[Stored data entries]
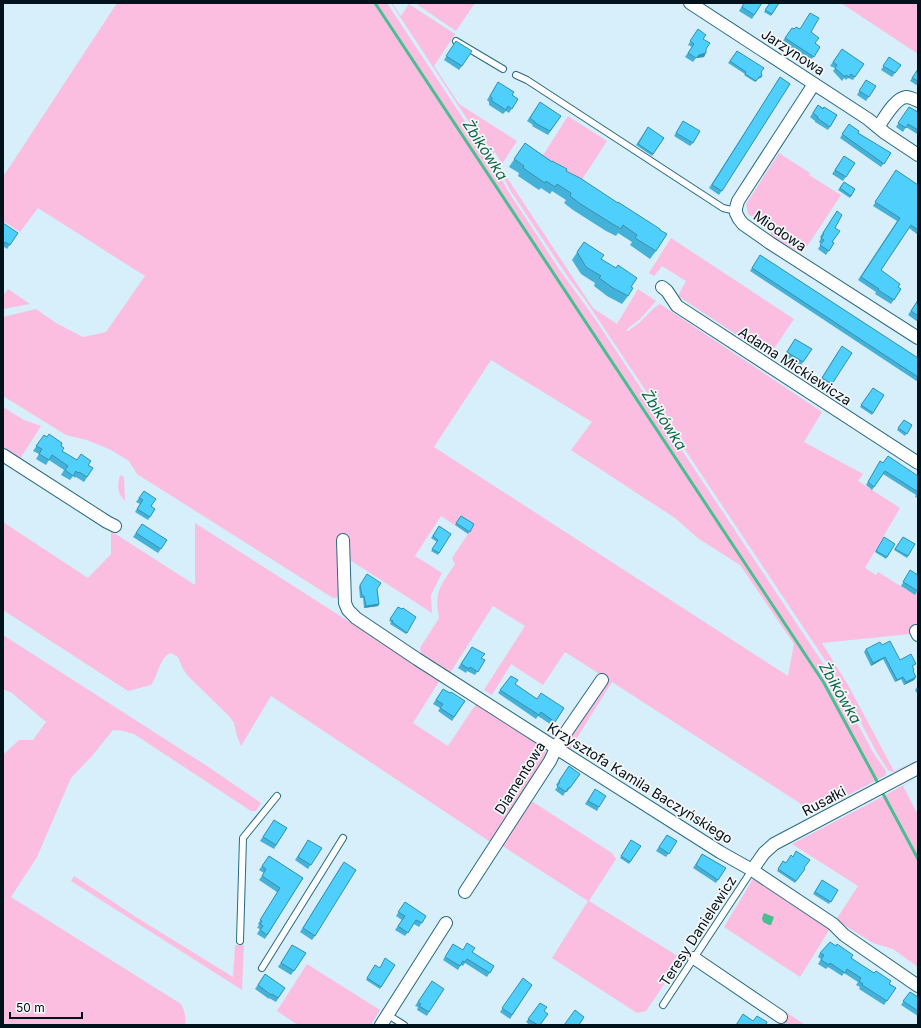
<svg xmlns="http://www.w3.org/2000/svg" width="921" height="1028" font-family="Inter,sans-serif">
	<rect width="100%" height="100%" fill="#d6effa"/>
	<g fill="#fbbde0" fill-rule="evenodd">
		<path d="M117,3H387L493,164L508,191L559,269L593,316L834,680L874,754L886,771V775L815,813L612,682L570,749L563,745L600,676L598,673L565,652L543,685L511,664L492,695L484,690L525,626L493,606L450,673L421,654L420,648L439,618C434,590 441,586 455,564L452,558L468,534L441,516L415,556L442,573L431,595L432,613L350,560L349,540L341,597L333,598L137,474L129,461L111,450L87,440L66,435L3,396V317L36,309L56,323L83,337L106,332L145,276L38,208L20,232L3,221V177ZM491,360L592,422L571,450L675,518L699,539L740,565L794,644L788,676L434,447Z"/>
		<path d="M391,3H392L401,16L409,4L455,34L434,66L459,104L517,141L502,164L495,152L492,155L593,308L617,324L638,289L656,301L640,319L626,330L628,331L639,323L654,308L660,304L822,412L804,442L863,474L858,481L900,508L865,568L876,575L878,572L915,595L918,590V626L910,631V634L822,643L848,685L894,771L918,759L894,772L890,771L888,770L877,753L837,678L610,337L586,301L570,280L510,190L496,163Z"/>
		<path d="M415,3H475L456,31Z"/>
		<path d="M841,3H918V54Z"/>
		<path d="M568,116L607,141L581,181L542,157Z"/>
		<path d="M779,153L810,173L809,175L841,195L802,254L770,235L773,230L748,214L746,204Z"/>
		<path d="M671,238L794,319L769,356L678,296L686,281L662,266L654,276L649,273Z"/>
		<path d="M8,289L30,304L3,309V296Z"/>
		<path d="M3,407L24,420L41,426L20,459L3,448Z"/>
		<path d="M120,475L124,477L125,501C117,493 117,486 120,475Z"/>
		<path d="M3,522L88,578L111,554V531L195,585V523L440,680L413,723L448,746L476,704L545,747L546,753V760L492,843L271,696L241,746L237,736L234,723L229,716L188,676L183,669L178,657L171,653C160,656 158,676 151,685L128,691L3,610Z"/>
		<path d="M3,635L210,768L261,803L256,811H251L134,734L123,731L113,730L92,756L71,778L37,857L11,897L181,1004C185,1012 186,1017 185,1025H3V755L19,740H33L46,722L12,693L3,689Z"/>
		<path d="M918,777L903,786L918,815V967L893,949L873,943L836,920L858,886L792,844L882,797Z"/>
		<path d="M530,800L612,853L616,859L589,901L676,955L678,964L646,1011L637,1013L552,958L588,901L501,845Z"/>
		<path d="M74,876L136,917L233,977L235,945H244L242,990L71,881Z"/>
		<path d="M753,879L831,927L800,977L724,927Z"/>
		<path d="M307,964L380,1010L371,1025H298L277,1011Z"/>
		<path d="M786,1012L805,1025H777Z"/>
	</g>
	<path fill="#47bf91" d="M764,913L774,917L771,925H769L763,922L762,918Z"/>
	<g fill="none" stroke-linecap="round" stroke-linejoin="round">
		<g stroke="#47bf91" stroke-width="3">
			<path d="M375,3L824,683L879,785"/>
			<path d="M881,790L918,859"/>
		</g>
		<defs>
			<g id="service">
				<path d="M456,41L503,69"/>
				<path d="M516,75L527,80L723,208L736,211"/>
				<path d="M240,941L243,838L277,796"/>
				<path d="M262,968L343,838"/>
				<path d="M663,1005L752,870"/>
				<path d="M388,1015L404,1025"/>
			</g>
			<g id="minor">
				<path d="M690,3L868,119L885,133L918,155"/>
				<path d="M814,84L738,201L736,208V213L739,219L743,224L770,243L918,338"/>
				<path d="M878,127C884,119 895,98 906,97C910,97 914,99 918,101"/>
				<path d="M662,287L667,291L677,306L918,463"/>
				<path d="M3,455L107,522L115,526"/>
				<path d="M343,540L345,603L348,610L356,618L417,659L556,748L720,852L752,870L833,924L844,935L918,986"/>
				<path d="M916,631L918,635"/>
				<path d="M752,870L764,853L774,844L918,768"/>
				<path d="M465,892L550,761L558,744L602,680"/>
				<path d="M694,958L781,1017"/>
				<path d="M381,1025L446,923"/>
			</g>
		</defs>
		<use href="#service" stroke="#276b82" stroke-width="8"/>
		<use href="#minor" stroke="#276b82" stroke-width="14"/>
		<use href="#service" stroke="#fff" stroke-width="6"/>
		<use href="#minor" stroke="#fff" stroke-width="12"/>
	</g>
	<g fill="#44b2d8">
		<path d="M744,3H762L752,19L739,11Z"/>
		<path d="M770,3H779L771,16L764,12Z"/>
		<path d="M792,28L794,29H800L811,32L815,43L820,47L811,60L782,42Z"/>
		<path d="M698,29L703,39L706,49L704,57L696,58L693,62L685,57L692,47L688,45Z"/>
		<path d="M456,41L462,66L459,70L444,60Z"/>
		<path d="M842,49L864,64L853,80L848,78L846,80L844,78L842,81L833,71L835,68L830,66Z"/>
		<path d="M737,51L761,72L762,76L761,78L758,79L755,82L744,75L745,74L728,63Z"/>
		<path d="M889,57L901,65L892,77L881,70Z"/>
		<path d="M918,69V86L910,81Z"/>
		<path d="M780,77L790,84L719,195L709,188Z"/>
		<path d="M866,80L876,86L866,101L857,95Z"/>
		<path d="M498,82L512,95L518,99L509,113L506,111L503,114L489,105V102L487,100Z"/>
		<path d="M540,102L561,116L548,135L532,126L533,125L527,121Z"/>
		<path d="M818,105L837,115L828,130L815,122V121L810,117Z"/>
		<path d="M909,107L918,112V132L917,134L906,127L903,132L896,127Z"/>
		<path d="M683,121L693,143L690,146L674,136Z"/>
		<path d="M849,124L858,133L891,153L881,167L840,138Z"/>
		<path d="M648,127L664,138L652,156L636,145Z"/>
		<path d="M525,143L566,171L660,230L656,251L650,259L630,245L632,242L618,233L616,236L606,231L573,210L564,203L566,200L552,191L550,194L541,188L539,190L518,176L519,173L509,167Z"/>
		<path d="M844,156L855,163L843,181L832,174Z"/>
		<path d="M896,170L918,185V235L909,228L881,270L898,287L901,289L891,304L875,294L876,292L858,280L897,221L873,206Z"/>
		<path d="M844,182L855,189L850,198L838,190Z"/>
		<path d="M837,211L832,242L834,243L826,255L818,249L821,244L819,242L821,238L820,237Z"/>
		<path d="M3,223L18,233L7,249L3,246Z"/>
		<path d="M584,242L631,287L628,296L622,304L607,296L594,286L595,283L581,274L572,260Z"/>
		<path d="M760,255L918,358V382L750,271Z"/>
		<path d="M918,300V322L908,315Z"/>
		<path d="M795,339L812,349L799,368L783,357Z"/>
		<path d="M839,350L832,384L830,388L819,382Z"/>
		<path d="M873,388L884,395L872,415L860,407Z"/>
		<path d="M904,420L912,425L905,436L897,430Z"/>
		<path d="M44,435L61,446L62,451L77,460L88,465L93,468L84,482L76,477L75,478L73,476L70,480L61,475L64,470L49,460L46,465L36,459L39,454L33,451Z"/>
		<path d="M880,461L883,463L918,476V498L915,497L916,495L883,474L872,490L866,485Z"/>
		<path d="M144,491L151,506L155,509L148,520L135,512L140,504L136,502Z"/>
		<path d="M461,516L474,524L468,534L455,525Z"/>
		<path d="M142,524L167,540L158,553L133,537Z"/>
		<path d="M439,526L451,534L438,555L431,551L437,542L431,538Z"/>
		<path d="M884,537L895,544L886,559L875,552Z"/>
		<path d="M903,537L915,544L907,558L894,550Z"/>
		<path d="M367,574L377,589L379,604L378,606L364,608L363,598H360L359,587Z"/>
		<path d="M908,574L918,590L915,595L901,586Z"/>
		<path d="M398,607L402,609L407,633L406,634L390,624L391,622L389,621Z"/>
		<path d="M882,645L900,660L914,667H913L914,670L913,672L916,677L914,680L904,685L901,679L895,682L883,659L871,666L864,652L866,649Z"/>
		<path d="M472,647L481,658L485,660L475,675L467,671L466,673L458,668Z"/>
		<path d="M511,676L515,684L537,699L564,708L553,726L538,716L536,719L498,693Z"/>
		<path d="M918,686V695L915,690Z"/>
		<path d="M443,689L450,693L465,701L452,721L438,711L440,708L433,704Z"/>
		<path d="M569,766L580,774L567,792L566,791L563,796L555,790L558,786L556,785Z"/>
		<path d="M595,789L599,807L597,811L585,804Z"/>
		<path d="M274,820L287,828L274,849L260,841Z"/>
		<path d="M667,835L677,841L666,857L656,851Z"/>
		<path d="M631,840L641,846L629,864L620,858Z"/>
		<path d="M306,843L322,848L308,869L295,860Z"/>
		<path d="M702,854L726,868L716,883L693,868Z"/>
		<path d="M269,856L303,878L265,939L257,934L260,929L257,928L259,925L258,924L277,892L259,880L264,873L259,870Z"/>
		<path d="M793,857L805,869L795,883L777,871L783,861L786,863Z"/>
		<path d="M341,866L315,936L312,940L300,932Z"/>
		<path d="M822,880L838,890L829,904L813,894Z"/>
		<path d="M405,902L426,916L419,927L414,924L405,936L395,930L402,920L396,916Z"/>
		<path d="M453,944L462,950L472,952L494,966L487,977L465,963L463,966L461,965L458,970L443,960Z"/>
		<path d="M292,945L306,953L291,975L278,967Z"/>
		<path d="M820,953L851,958L896,988L884,1005L859,989L860,987L856,985L858,982L844,973L842,976L828,967L826,969L818,964L821,959L818,957Z"/>
		<path d="M375,965L379,968L395,965L380,989L366,980Z"/>
		<path d="M265,974L285,988L276,1002L269,998V999L255,989Z"/>
		<path d="M523,978L532,985L510,1019L500,1012Z"/>
		<path d="M432,981L429,1012L427,1016L417,1010L418,1007L415,1006Z"/>
		<path d="M910,992L918,997V1016L901,1005Z"/>
		<path d="M540,1003L544,1011L540,1025H530L526,1022Z"/>
	</g>
	<g fill="#3791b0">
		<path d="M706,53L704,57L696,58L699,55Z"/>
		<path d="M379,604L378,606L364,608L366,606Z"/>
		<path d="M885,657L883,659L871,666L873,663Z"/>
		<path d="M903,677L901,679L895,682L897,680Z"/>
		<path d="M916,677L914,680L904,685L906,682Z"/>
	</g>
	<g fill="#4fcffb" stroke="#3791b0">
		<path d="M744,3H762L754,15L742,7Z"/>
		<path d="M770,3H779L772,14L765,10Z"/>
		<path d="M810,13L819,18L811,32L819,38L815,43L820,47L814,57L785,38L792,28L794,29L796,27L800,29Z"/>
		<path d="M698,29L706,35L703,39L710,43L706,49V53L699,55L696,58L688,53L694,44L690,41Z"/>
		<path d="M456,41L472,51L462,66L446,56Z"/>
		<path d="M842,49L864,64L855,77L851,74L849,77L846,75L845,77L835,68L837,65L833,62Z"/>
		<path d="M737,51L764,68L761,72L762,76L759,77L756,81L745,74L746,72L730,61Z"/>
		<path d="M889,57L901,65L895,73L883,66Z"/>
		<path d="M918,69V81L912,78Z"/>
		<path d="M780,77L790,84L722,191L712,185Z"/>
		<path d="M866,80L876,86L869,97L859,91Z"/>
		<path d="M498,82L514,92L512,95L518,99L512,109L508,106L506,110L492,101V98L490,96Z"/>
		<path d="M540,102L561,116L550,131L535,123V122L530,118Z"/>
		<path d="M818,105L823,109L824,107L837,115L830,127L817,118L818,117L813,113Z"/>
		<path d="M909,107L918,112V130L908,124L906,128L898,123Z"/>
		<path d="M683,121L700,131L693,143L676,133Z"/>
		<path d="M849,124L859,131L858,133L891,153L884,164L842,134Z"/>
		<path d="M648,127L664,138L653,154L638,144Z"/>
		<path d="M525,143L552,162V161L567,169L566,171L580,178L618,203V202L660,229V230L667,234L656,251L635,238L637,235L623,225L621,229L611,223L579,203L570,196L571,193L557,184L555,187L546,181L545,183L523,168L524,166L514,159Z"/>
		<path d="M844,156L855,163L846,177L835,170Z"/>
		<path d="M896,170L918,185V230L911,225L881,270L900,284L898,287L901,289L894,300L878,290L879,289L861,277L900,218L875,202Z"/>
		<path d="M844,182L855,189L851,196L840,188Z"/>
		<path d="M837,211L842,215L835,228L840,231L832,242L834,243L829,251L820,245L824,240L821,238L824,234L823,233Z"/>
		<path d="M3,223L18,233L10,245L5,242L3,245Z"/>
		<path d="M584,242L604,255L601,259L616,268L618,265L637,278L631,287L633,288L628,296L613,288L599,278L601,276L586,267L577,252Z"/>
		<path d="M760,255L918,358V377L752,268Z"/>
		<path d="M918,300V316L911,311Z"/>
		<path d="M795,339L812,349L803,362L787,352Z"/>
		<path d="M842,346L852,353L832,384L822,378Z"/>
		<path d="M873,388L884,395L873,413L861,405Z"/>
		<path d="M904,420L912,425L907,434L898,428Z"/>
		<path d="M49,434L62,443L61,446L64,448L62,451L77,460L81,454L91,461L88,465L93,468L87,477L79,472L78,473L76,471L73,476L65,470L68,466L52,455L49,460L39,454L42,449L36,446L44,435L47,437Z"/>
		<path d="M888,456L918,476V492L885,471L874,487L868,482L880,461L883,463Z"/>
		<path d="M144,491L156,499L151,506L155,509L150,517L137,509L143,500L139,498Z"/>
		<path d="M461,516L474,524L470,532L456,523Z"/>
		<path d="M142,524L167,540L161,549L136,533Z"/>
		<path d="M439,526L451,534L439,553L432,549L438,540L433,536Z"/>
		<path d="M884,537L895,544L887,557L876,551Z"/>
		<path d="M903,537L915,544L908,556L895,549Z"/>
		<path d="M910,570L918,575V591L903,582Z"/>
		<path d="M367,574L381,583L377,589L379,604L366,606L364,596H362L360,585Z"/>
		<path d="M398,607L402,609L403,608L416,617L407,633L392,622L393,621L390,619Z"/>
		<path d="M890,641L900,660L911,654L916,664L912,666L914,670L913,671L916,677L906,682L903,677L897,680L885,657L873,663L866,649L880,642L882,645Z"/>
		<path d="M472,647L485,654L481,658L485,660L478,672L470,667L469,669L461,664Z"/>
		<path d="M511,676L518,680L515,684L537,699L541,693L564,708L555,722L541,712L539,715L500,690Z"/>
		<path d="M443,689L450,693L451,692L465,701L454,717L440,708L443,704L436,700Z"/>
		<path d="M569,766L580,774L570,788H568L566,792L557,786L560,782L559,781Z"/>
		<path d="M595,789L606,796L599,807L588,801Z"/>
		<path d="M274,820L287,828L276,845L263,837Z"/>
		<path d="M667,835L677,841L669,854L659,847Z"/>
		<path d="M308,840L322,848L311,865L298,857Z"/>
		<path d="M631,840L641,846L630,862L621,856Z"/>
		<path d="M796,851L810,860L804,868L805,869L796,881L778,869L783,861L786,863L791,855L793,857Z"/>
		<path d="M702,854L726,868L718,880L696,865Z"/>
		<path d="M269,856L303,878L267,935L260,930L263,926L260,924L262,921L260,920L280,888L262,876L266,869L262,866Z"/>
		<path d="M344,862L356,870L315,936L303,928Z"/>
		<path d="M822,880L838,890L831,902L815,892Z"/>
		<path d="M405,902L426,916L422,923L416,920L408,933L398,926L405,916L398,912Z"/>
		<path d="M830,942L836,946L837,944L853,955L851,958L874,973L876,971L891,981L889,984L896,988L887,1001L862,985L863,984L859,981L861,978L847,969L845,973L830,963L829,965L821,960L824,955L820,953Z"/>
		<path d="M467,943L475,948L472,952L494,966L490,973L467,959L465,962L463,961L460,966L445,957L453,944L463,950Z"/>
		<path d="M292,945L306,953L294,971L281,963Z"/>
		<path d="M385,958L395,965L381,987L367,978L375,965L380,968Z"/>
		<path d="M265,974L285,988L278,998L272,994L271,995L258,985Z"/>
		<path d="M523,978L532,985L512,1015L502,1008Z"/>
		<path d="M432,981L444,989L429,1012L419,1006L421,1004L418,1002Z"/>
		<path d="M910,992L918,997V1011L903,1001Z"/>
		<path d="M540,1003L547,1007L544,1011L548,1014L540,1025H538L528,1019Z"/>
		<path d="M575,1010L584,1017L579,1025H564Z"/>
		<path d="M743,1014L753,1021L757,1016L767,1022L766,1025H736Z"/>
	</g>
	<g text-anchor="middle" stroke-width="3.5" stroke-linejoin="round" paint-order="stroke">
		<g font-size="14" fill="#00121b" stroke="#f7f7f7">
			<text transform="translate(793 52) rotate(33)" y="5">Jarzynowa</text>
			<text transform="translate(780 231) rotate(34)" y="5">Miodowa</text>
			<text transform="translate(795 366) rotate(33)" y="5">Adama Mickiewicza</text>
			<text transform="translate(520 778) rotate(-58)" y="5">Diamentowa</text>
			<text transform="translate(640 783) rotate(32)" y="5">Krzysztofa Kamila Baczyńskiego</text>
			<text transform="translate(824 801) rotate(-28)" y="5">Rusałki</text>
			<text transform="translate(698 931) rotate(-57)" y="5">Teresy Danielewicz</text>
		</g>
		<g font-size="15" font-style="italic" fill="#09684a" stroke="#f7f7f7">
			<text transform="translate(485 150) rotate(57)" y="5">Żbikówka</text>
			<text transform="translate(664 420) rotate(57)" y="5">Żbikówka</text>
			<text transform="translate(840 693) rotate(60)" y="5">Żbikówka</text>
		</g>
	</g>
	<rect width="921" height="1028" fill="none" stroke="#00121b" stroke-width="8"/>
	<path d="M10 1012v6h72v-6" fill="none" stroke="#00121b" stroke-width="2"/>
	<text x="16" y="1012" font-size="12" fill="#00121b" stroke="#f7f7f7" stroke-width="3" paint-order="stroke">50 m</text>
</svg>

## The problem
Each line of the data above containing the string "minor" is to be copied.

## Exercise solution
			<g id="minor">
		<use href="#minor" stroke="#276b82" stroke-width="14"/>
		<use href="#minor" stroke="#fff" stroke-width="12"/>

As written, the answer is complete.